* PROBLEM TO WORK ON: Collect and copy out every line in the listing below that contains the string "right". Treat uppercase and lowercase as different.

━━ INPUT MATERIAL ━━

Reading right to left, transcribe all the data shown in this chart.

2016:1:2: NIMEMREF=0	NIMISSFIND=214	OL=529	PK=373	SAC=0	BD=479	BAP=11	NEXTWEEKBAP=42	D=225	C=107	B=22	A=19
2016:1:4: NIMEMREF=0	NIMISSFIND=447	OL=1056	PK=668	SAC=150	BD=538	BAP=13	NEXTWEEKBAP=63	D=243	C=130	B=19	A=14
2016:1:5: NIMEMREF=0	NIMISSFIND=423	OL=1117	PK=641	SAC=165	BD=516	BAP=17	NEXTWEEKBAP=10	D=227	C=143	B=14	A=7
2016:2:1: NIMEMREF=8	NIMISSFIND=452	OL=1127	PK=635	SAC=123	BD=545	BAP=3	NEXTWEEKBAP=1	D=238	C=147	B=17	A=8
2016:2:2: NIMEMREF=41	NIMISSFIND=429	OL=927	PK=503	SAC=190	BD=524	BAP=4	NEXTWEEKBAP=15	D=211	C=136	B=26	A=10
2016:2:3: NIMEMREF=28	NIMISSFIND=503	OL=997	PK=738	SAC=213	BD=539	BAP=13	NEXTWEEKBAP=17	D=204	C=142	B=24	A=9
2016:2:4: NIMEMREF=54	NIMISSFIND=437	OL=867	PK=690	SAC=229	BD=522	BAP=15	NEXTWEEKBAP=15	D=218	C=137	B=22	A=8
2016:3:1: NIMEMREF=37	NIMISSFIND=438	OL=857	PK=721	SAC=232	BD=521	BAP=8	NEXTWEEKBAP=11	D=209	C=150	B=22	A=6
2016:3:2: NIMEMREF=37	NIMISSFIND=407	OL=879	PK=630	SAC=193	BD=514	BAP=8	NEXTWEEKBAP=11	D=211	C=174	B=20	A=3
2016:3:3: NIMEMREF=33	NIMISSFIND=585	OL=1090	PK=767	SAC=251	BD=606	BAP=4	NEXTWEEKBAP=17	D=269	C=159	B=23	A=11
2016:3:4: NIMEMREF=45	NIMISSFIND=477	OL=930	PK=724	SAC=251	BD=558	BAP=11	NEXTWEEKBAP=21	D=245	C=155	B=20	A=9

━━━

* ANSWER TO THE PROBLEM:
Reading right to left, transcribe all the data shown in this chart.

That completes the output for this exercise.